Uraian Tugas:
Jawab pertanyaan berikut berdasarkan kutipan tentang dana kompensasi Bantargebang:
(a) Di kali mana sarana pengendalian badan air akan disediakan?
(b) Siapa yang mendanai banyak proyek dan kegiatan itu?
(c) Menurut faktanya, bagaimana keadaan kerusakan lingkungan sekarang?

#### Kutipan Halaman

Pengalokasian Dana Kompensasi (PKS Tahun 2021): 1. Pencegahan dan penanggulangan pencemaran dan/atau kerusakan lingkungan; 2. Pemulihan lingkungan; 3. Kesehatan; 4. Pendidikan; 5. Bantuan langsung tunai dan pertanggungan kematian (polis) bagi warga yang terkena dampak TPST Bantargebang; 6. Pengembangan dan penyediaan prasarana, sarana persampahan dan pendukung lainnya dengan tetap memperhatikan prioritas kegiatan penanggulangan dan pemulihan lingkungan; 7. Penyediaan sarana dan prasarana pengendalian badan air dari hulu ke hilir di Kali Asem dengan melakukan restorasi dan normalisasi.

Banyak proyek dan kegiatan yang mendapat pendanaan dari Pemprov DKI Jakarta. Semestinya dapat mempercepat pemulihan dan perlindungan lingkungan dan kesehatan Masyarakat sekitar TPST Bantargebang. Tetapi, faktanya kerusakan lingkungan makin memprihatinkan.

########
#### Data Terambil

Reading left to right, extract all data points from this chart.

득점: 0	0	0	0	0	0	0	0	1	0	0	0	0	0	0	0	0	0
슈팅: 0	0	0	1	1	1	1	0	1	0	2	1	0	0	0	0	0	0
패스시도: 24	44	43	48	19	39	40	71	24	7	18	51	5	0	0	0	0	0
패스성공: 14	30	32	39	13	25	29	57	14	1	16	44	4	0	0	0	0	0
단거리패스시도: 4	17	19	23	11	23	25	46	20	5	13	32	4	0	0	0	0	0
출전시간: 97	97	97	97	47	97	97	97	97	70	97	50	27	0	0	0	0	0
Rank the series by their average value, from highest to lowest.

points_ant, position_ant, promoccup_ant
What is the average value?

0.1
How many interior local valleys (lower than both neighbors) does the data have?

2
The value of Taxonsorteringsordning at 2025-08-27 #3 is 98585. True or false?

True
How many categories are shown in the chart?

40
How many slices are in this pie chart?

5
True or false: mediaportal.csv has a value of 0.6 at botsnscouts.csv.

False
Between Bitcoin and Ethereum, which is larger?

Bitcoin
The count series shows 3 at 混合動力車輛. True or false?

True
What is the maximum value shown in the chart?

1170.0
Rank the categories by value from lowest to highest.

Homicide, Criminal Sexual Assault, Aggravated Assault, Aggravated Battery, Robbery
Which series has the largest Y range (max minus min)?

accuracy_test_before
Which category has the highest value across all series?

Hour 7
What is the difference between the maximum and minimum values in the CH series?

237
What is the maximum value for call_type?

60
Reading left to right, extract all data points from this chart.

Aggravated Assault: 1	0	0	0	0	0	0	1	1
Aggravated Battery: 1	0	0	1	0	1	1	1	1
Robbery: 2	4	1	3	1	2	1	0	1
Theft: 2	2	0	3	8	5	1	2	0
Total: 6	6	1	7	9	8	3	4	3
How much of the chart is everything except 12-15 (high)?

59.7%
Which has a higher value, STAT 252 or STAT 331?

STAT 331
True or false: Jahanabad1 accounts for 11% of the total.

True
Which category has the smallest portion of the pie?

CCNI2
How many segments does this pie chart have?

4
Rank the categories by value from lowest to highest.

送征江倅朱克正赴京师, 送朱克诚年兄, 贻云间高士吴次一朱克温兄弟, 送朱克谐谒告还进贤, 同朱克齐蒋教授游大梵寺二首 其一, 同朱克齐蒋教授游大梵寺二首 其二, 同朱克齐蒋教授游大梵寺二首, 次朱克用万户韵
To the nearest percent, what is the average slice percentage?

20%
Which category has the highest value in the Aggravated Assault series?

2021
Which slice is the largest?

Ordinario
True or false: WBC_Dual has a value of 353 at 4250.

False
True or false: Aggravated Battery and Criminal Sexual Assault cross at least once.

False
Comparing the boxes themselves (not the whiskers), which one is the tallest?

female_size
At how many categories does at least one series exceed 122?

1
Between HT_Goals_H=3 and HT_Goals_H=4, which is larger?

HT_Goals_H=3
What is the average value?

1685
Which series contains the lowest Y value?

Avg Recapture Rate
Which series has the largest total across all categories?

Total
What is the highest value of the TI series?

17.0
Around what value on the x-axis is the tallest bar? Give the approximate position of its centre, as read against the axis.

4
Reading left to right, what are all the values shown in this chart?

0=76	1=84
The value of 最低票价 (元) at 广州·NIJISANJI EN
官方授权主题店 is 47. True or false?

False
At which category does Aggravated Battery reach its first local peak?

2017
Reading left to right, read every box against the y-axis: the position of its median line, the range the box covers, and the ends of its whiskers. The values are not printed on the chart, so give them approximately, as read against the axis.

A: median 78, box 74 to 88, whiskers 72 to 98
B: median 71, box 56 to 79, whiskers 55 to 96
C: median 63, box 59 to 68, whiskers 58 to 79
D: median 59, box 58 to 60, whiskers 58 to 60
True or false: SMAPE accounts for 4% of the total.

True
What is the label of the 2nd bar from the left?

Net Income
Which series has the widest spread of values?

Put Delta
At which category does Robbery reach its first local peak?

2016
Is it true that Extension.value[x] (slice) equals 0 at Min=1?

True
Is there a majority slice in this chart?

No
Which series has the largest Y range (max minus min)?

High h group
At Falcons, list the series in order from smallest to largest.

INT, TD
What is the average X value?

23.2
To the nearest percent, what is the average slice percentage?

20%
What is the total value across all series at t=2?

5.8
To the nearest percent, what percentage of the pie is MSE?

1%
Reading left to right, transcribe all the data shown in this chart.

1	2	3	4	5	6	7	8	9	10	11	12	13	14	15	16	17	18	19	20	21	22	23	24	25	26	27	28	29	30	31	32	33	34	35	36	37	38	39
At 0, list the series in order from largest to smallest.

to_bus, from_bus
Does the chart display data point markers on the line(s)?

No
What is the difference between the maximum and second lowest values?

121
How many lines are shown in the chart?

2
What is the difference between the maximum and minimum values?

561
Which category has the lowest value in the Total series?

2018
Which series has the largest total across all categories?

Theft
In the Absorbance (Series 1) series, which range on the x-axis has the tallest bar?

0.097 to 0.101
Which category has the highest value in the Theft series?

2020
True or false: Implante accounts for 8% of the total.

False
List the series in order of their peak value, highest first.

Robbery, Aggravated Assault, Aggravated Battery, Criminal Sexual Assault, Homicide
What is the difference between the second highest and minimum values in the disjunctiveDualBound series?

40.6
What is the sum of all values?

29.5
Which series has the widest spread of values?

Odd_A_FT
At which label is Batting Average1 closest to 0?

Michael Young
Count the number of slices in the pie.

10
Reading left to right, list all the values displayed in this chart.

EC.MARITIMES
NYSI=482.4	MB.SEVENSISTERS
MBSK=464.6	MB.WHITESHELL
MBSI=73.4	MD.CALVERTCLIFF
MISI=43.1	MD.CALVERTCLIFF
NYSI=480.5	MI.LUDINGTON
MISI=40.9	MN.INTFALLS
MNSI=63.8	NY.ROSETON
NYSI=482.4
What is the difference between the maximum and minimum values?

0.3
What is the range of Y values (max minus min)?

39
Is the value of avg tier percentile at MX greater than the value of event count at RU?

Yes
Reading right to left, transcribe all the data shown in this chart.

########

Tempat Jawaban:
(a) Kali Asem
(b) Pemprov DKI Jakarta
(c) Makin memprihatinkan